*WHAT TO PRODUCE*
All of the data below should be printed again word for word, pictures excluded.

*DATA EXCERPT*
········
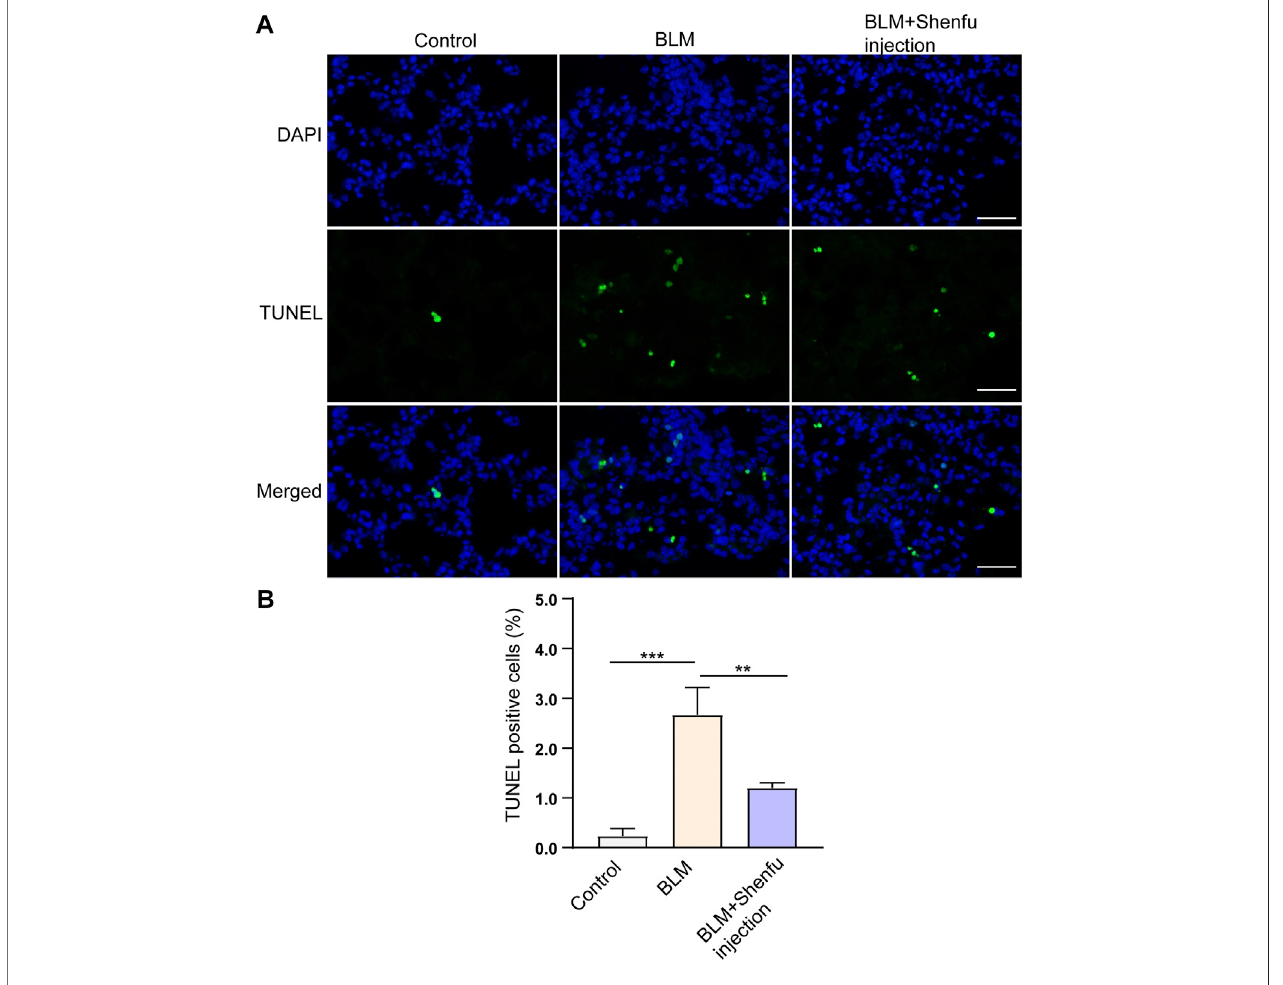
FIGURE 4 | Shenfu injection suppresses BLM-induced apoptosis. (A) Representative TUNEL staining using lung tissues 4 days after BLM treatment. (B) Quanti fi cation of TUNEL positive cells. Scale bar: 50 μ m. The results are expressed as mean ± SD ( n (cid:1) 3 mice per group). *** p < 0.001, ** p < 0.01.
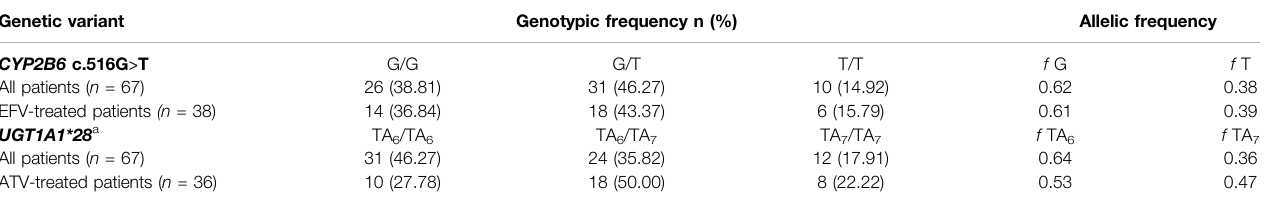
TABLE 3 | Genotype and allele frequencies in patients recruited for this study. Genetic variant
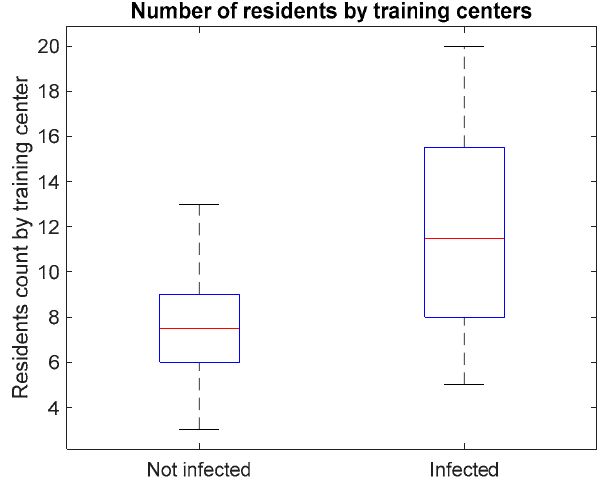
Figure 4. Distribution of respondents considering their count on training center.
········
*ANSWER TO THIS EXERCISE*
FIGURE 4 | Shenfu injection suppresses BLM-induced apoptosis. (A) Representative TUNEL staining using lung tissues 4 days after BLM treatment. (B) Quanti fi cation of TUNEL positive cells. Scale bar: 50 μ m. The results are expressed as mean ± SD ( n (cid:1) 3 mice per group). *** p < 0.001, ** p < 0.01.
TABLE 3 | Genotype and allele frequencies in patients recruited for this study. Genetic variant
Figure 4. Distribution of respondents considering their count on training center.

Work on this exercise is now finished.